Published in Apple, Cocoa, Open-Source, Programming


CocoaTech has released PathFinder 4, the ‘Finder replacement’ on Mac OS X (which is both hard since the Finder is baked into the OS and included, but easy since the Finder doesn’t really provide much actual UI). I haven’t used PathFinder much before, since it had publicly stangated on v3 and I am happy enough with the Finder and the awesome ability to press <Cmd>-<Shift>-G to bring up a tab-completing text entry for going to locations.

But what really impressed me was their new Open Source projects. Their open-sourcing their plugin-in interface, their internal and powerful frameworks, and CocoaTechTerminal which allows developers to put a terminal within an NSView in their applications.

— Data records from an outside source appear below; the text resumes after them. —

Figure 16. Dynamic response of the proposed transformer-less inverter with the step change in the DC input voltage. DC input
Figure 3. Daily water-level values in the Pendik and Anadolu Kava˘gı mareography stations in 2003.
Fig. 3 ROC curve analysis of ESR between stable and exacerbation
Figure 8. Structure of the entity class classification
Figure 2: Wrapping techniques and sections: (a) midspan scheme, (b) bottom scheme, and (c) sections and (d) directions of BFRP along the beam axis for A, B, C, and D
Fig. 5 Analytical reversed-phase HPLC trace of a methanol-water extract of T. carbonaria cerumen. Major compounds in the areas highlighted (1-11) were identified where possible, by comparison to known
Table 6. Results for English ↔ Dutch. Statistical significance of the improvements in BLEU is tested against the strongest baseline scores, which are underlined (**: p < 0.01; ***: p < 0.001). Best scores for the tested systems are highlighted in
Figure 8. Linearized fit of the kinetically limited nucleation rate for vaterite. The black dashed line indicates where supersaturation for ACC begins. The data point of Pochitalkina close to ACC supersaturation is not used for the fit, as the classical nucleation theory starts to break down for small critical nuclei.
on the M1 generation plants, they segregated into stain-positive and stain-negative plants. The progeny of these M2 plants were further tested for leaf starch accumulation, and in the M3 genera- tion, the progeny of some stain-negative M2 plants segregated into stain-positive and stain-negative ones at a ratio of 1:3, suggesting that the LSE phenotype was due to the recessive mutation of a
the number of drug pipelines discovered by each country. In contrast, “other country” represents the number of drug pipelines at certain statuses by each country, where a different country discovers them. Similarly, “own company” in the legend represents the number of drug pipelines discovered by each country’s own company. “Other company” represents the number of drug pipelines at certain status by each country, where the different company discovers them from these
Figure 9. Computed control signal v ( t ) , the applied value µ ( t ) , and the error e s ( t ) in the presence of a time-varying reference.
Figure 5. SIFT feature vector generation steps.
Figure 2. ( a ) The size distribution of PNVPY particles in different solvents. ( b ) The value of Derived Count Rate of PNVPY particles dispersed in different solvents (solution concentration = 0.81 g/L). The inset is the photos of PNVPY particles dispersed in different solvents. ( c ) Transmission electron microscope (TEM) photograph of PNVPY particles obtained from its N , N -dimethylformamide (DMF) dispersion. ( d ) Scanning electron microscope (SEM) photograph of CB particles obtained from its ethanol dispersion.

A company with solid code, releasing parts of their code-base in open-source is unadulterated awesome and much to be applauded. I’m downloading PathFinder 4 just because of their open-source coolness and will give it a try and may purchase it.

Since I’m on the topic of people making very developer friendly add-ons, I recently came across John R Change Contributed projects, which include a better NSStream, a case-insensitive NSDictionary, a category of NSString that adds support for matching regular expressions, and other Cocoa add-ons and classes.

There are many, many more libraries out there. Just watch CocoaDev, a developer Wiki that is active (if sometimes chaotic) documentation, discussion, and resources on Cocoa libraries.